**Instruction:** Which lines in the data below contain the string "built"? List each such line in full, treating uppercase and lowercase as different.

**Records to use:**
----

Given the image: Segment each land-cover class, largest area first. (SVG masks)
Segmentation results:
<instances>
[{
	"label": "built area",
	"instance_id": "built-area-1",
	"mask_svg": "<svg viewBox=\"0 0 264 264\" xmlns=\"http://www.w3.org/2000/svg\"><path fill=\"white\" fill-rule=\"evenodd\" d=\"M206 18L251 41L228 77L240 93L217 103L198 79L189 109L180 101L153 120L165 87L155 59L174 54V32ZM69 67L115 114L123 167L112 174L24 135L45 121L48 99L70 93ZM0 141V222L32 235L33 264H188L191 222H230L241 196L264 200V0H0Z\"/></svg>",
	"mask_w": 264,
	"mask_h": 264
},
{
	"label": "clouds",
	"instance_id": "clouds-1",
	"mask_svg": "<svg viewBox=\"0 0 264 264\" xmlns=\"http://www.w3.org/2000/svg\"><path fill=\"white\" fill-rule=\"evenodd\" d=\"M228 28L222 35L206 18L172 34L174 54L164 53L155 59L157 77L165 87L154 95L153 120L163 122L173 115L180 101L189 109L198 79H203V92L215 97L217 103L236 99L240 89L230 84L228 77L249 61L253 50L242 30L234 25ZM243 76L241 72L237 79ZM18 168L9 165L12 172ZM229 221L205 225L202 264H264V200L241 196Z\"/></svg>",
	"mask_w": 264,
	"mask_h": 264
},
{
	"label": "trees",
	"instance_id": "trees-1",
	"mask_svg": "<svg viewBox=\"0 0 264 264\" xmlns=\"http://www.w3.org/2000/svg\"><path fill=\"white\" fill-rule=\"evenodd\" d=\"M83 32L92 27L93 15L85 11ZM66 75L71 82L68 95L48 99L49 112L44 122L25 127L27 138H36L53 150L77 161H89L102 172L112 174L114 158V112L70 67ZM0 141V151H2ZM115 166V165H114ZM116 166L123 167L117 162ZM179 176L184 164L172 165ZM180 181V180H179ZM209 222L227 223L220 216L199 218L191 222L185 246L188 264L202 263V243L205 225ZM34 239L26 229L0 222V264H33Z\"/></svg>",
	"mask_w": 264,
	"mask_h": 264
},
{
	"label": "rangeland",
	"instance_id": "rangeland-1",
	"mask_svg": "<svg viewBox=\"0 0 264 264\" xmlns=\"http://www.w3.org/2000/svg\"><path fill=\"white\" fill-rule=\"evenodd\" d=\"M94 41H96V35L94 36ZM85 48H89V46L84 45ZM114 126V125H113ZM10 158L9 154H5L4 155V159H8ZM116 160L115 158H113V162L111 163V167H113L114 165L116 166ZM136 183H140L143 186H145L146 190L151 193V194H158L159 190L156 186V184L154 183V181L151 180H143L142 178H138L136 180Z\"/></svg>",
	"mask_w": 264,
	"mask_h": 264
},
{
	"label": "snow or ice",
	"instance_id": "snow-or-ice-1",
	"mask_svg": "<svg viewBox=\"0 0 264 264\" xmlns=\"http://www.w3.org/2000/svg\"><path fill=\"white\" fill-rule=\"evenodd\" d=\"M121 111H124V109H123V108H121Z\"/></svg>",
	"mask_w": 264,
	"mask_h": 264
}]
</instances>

----

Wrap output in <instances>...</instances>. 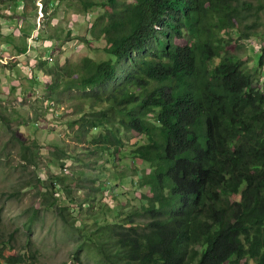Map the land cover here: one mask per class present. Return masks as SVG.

----

**In response:**
	"label": "built area",
	"instance_id": "built-area-1",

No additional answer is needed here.